> Exercise directions:
Transcribe precisely those lines of the listing that fall between the line containing "Cllr Macro asked" and the last line, inclusive of both.

"""

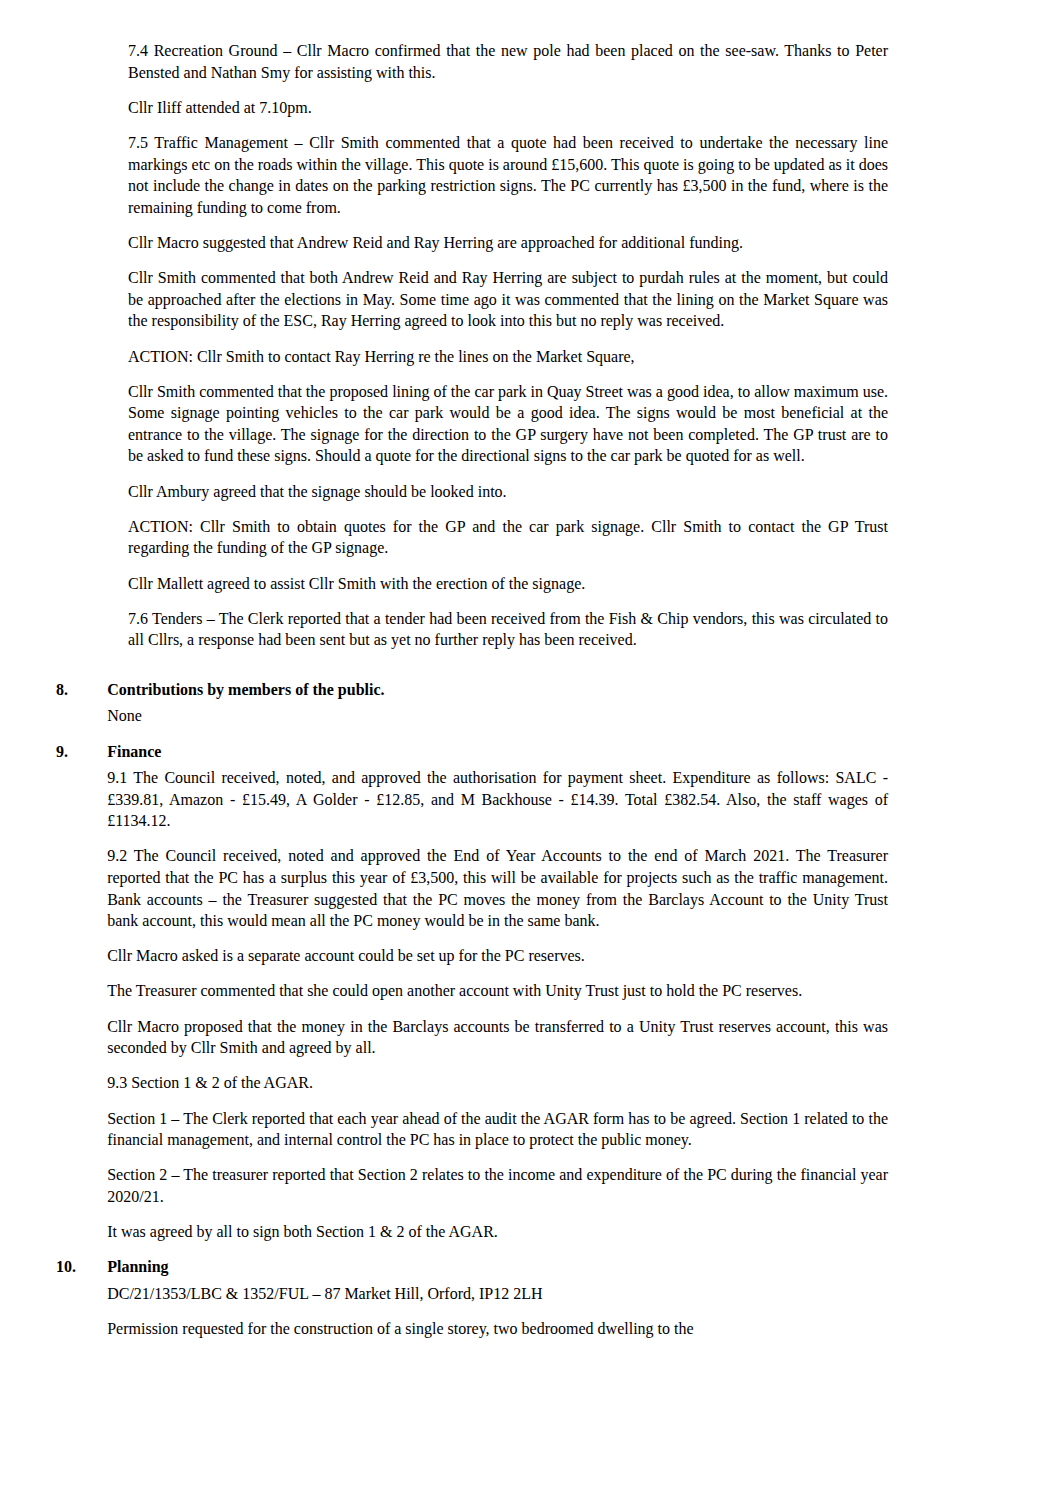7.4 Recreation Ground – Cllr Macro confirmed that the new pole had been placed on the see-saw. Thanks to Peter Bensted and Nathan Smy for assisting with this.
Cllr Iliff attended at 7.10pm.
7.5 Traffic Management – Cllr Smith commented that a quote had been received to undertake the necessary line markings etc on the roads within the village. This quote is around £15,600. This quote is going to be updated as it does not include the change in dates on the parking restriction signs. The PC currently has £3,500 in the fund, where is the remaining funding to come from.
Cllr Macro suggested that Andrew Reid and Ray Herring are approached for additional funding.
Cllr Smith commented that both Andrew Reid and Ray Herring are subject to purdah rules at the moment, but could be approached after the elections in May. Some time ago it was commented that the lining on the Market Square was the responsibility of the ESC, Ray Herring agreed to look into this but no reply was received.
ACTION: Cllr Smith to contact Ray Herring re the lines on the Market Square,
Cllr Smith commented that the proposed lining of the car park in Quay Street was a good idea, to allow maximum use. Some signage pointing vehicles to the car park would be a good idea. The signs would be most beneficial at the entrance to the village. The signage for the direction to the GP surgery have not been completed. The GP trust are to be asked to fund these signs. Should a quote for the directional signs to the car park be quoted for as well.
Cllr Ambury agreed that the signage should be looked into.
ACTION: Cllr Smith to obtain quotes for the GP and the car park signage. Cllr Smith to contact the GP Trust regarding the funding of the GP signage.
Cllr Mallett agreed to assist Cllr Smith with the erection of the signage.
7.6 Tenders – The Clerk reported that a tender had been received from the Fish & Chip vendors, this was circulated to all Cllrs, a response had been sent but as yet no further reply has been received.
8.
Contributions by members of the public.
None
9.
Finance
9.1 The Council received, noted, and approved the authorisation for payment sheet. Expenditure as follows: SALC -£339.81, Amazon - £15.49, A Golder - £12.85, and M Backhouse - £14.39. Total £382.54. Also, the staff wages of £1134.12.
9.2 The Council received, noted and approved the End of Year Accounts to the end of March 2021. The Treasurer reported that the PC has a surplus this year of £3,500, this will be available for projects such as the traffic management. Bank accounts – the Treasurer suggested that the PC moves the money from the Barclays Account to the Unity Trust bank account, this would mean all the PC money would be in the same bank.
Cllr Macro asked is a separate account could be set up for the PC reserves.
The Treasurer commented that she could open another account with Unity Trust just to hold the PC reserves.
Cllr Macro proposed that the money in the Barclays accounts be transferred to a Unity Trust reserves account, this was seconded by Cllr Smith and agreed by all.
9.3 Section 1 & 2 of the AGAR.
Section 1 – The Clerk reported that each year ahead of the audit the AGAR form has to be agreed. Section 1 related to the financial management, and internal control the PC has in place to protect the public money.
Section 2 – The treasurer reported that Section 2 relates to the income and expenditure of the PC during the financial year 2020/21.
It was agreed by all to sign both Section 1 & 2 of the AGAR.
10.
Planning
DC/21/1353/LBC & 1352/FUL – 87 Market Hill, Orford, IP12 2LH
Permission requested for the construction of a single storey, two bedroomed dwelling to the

"""

> Expected output:
Cllr Macro asked is a separate account could be set up for the PC reserves.
The Treasurer commented that she could open another account with Unity Trust just to hold the PC reserves.
Cllr Macro proposed that the money in the Barclays accounts be transferred to a Unity Trust reserves account, this was seconded by Cllr Smith and agreed by all.
9.3 Section 1 & 2 of the AGAR.
Section 1 – The Clerk reported that each year ahead of the audit the AGAR form has to be agreed. Section 1 related to the financial management, and internal control the PC has in place to protect the public money.
Section 2 – The treasurer reported that Section 2 relates to the income and expenditure of the PC during the financial year 2020/21.
It was agreed by all to sign both Section 1 & 2 of the AGAR.
10.
Planning
DC/21/1353/LBC & 1352/FUL – 87 Market Hill, Orford, IP12 2LH
Permission requested for the construction of a single storey, two bedroomed dwelling to the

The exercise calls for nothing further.